They are initially fed a smooth, cream-coloured consistency by the hen which gradually becomes coarser and filled with more solid bits of seeds, fruits and vegetables as they get older and are fed by both parents. The chicks are quiet in the nest and only vocalize when they are being fed or when soliciting for food. They lie very still if inspected by the keeper or if older and fully feathered, try to crawl under each other to hide their heads. They leave the nest at approx. 9 weeks and the upper beaks of the chicks are a light horn colour and the iris is very dark and hard to distinguish from the pupil. The beak changes to the adult grey colouration within 6 months and the eyes lighten till about 12 months.

Under-wing yellow colouration is slightly more dilute in youngsters and the borders of yellow not as defined as in adults. Chicks are shy when first fledged and sit motionless, almost crouched on the perch, until you approach beyond a certain distance when they suddenly dash off the perch and crash about the aviary in panic until they settle down. Calm, captive-bred adults reassure their chicks and this skittish behavior usually disappears within a few weeks. Wild-caught birds take much longer to settle into captivity and their chicks stay wilder for much longer as well. Wild-caught parents tend to alarm-call to their family more often (at the slightest sign of approaching danger e.g. keeper) and this seems to unsettle the entire family. The hen normally double clutches after the chicks have been out the nest for a month or so but this can depend on the individual pair. The second clutch may be accidentally damaged by the first brood entering the nest to join the incubating female. If the chicks are removed from the aviary as soon as they are weaned (approx. 2 weeks after fledging) then the pair recycles faster. Ideally they should be placed in an adjacent aviary for as long as possible. This improves their breeding potential with them learning the ropes through watching the folks getting leg-over next door. Juveniles that have not been afforded this inadvertent first-hand parental-guidance opportunity, still do breed but just take a bit longer to learn the ropes on their own, invariably get things a bit arse-about-face to begin with!

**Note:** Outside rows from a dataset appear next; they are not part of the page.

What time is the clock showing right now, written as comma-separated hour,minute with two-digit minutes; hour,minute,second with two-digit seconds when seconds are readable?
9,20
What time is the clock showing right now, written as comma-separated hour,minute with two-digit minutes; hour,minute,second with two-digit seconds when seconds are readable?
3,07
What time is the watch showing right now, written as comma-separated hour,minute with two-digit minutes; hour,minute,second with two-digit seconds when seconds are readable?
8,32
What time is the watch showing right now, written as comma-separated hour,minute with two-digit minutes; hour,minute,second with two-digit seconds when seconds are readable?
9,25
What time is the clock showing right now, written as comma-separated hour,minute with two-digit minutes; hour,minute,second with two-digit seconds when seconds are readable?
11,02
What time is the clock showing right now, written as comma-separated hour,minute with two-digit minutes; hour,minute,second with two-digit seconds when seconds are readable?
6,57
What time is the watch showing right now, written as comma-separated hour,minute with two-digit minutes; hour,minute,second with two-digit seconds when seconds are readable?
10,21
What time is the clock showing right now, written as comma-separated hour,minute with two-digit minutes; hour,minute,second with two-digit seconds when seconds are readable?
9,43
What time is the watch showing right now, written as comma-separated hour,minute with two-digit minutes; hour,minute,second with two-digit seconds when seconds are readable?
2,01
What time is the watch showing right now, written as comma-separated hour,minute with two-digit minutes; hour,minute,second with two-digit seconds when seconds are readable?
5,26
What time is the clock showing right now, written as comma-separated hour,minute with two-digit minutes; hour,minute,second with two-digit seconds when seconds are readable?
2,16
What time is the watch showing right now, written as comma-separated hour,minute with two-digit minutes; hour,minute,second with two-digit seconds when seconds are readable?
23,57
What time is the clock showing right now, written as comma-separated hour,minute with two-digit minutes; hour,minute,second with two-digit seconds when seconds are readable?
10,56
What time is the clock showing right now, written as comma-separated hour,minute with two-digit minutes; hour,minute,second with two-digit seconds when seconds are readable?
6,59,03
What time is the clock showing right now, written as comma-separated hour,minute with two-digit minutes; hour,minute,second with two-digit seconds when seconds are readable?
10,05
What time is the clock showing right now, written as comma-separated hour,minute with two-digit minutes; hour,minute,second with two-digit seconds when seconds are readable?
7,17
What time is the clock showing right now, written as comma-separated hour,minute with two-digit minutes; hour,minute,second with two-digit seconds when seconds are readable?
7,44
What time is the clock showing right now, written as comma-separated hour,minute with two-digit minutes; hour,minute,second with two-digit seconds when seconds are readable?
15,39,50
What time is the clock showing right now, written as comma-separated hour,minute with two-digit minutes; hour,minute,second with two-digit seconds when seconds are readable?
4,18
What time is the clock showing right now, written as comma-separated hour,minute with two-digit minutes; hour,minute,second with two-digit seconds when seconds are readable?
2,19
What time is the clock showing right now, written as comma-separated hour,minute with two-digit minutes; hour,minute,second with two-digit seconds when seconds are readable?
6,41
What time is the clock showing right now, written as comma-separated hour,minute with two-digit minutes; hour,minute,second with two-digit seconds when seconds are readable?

The species is sociable outside of the breeding season and can be kept in a colony situation in a large aviary without problems. Juveniles can also be kept in groups and this is highly advisable in terms of them learning all the behavioral tricks through this type of interaction. They are curious, playful and intelligent and get up to all manner of delightful mischief. They approach new objects in their aviary cautiously and suspiciously but soon inspect, initially with extended tongue and then by clamping the object in one foot and chewing on it. Fresh branches with buds are relished and objects like pinecones and sugar cane stems are chewed to bits. Some individuals may be more dominant and signs of plucking are usually an indication that the plucked birds are being harassed and the keeper must intervene at this point and separate the culprits from the group for a while.

Breeding flights at Amazona Farm have always been of the suspended variety measuring 1.2m x 1.2m x 1.8m as with all the other small Poicephalus. I would however house them in 2,4m long flights if I were to build new aviaries. Food and water bowls are placed on the same side of the aviary as the nest but away in the other corner so as not to be fouled by droppings or nest material. Food and water is offered in round stainless steel bowls (23cm diameter x 4 cm deep) and the birds enjoy bathing in the fresh water in the mornings.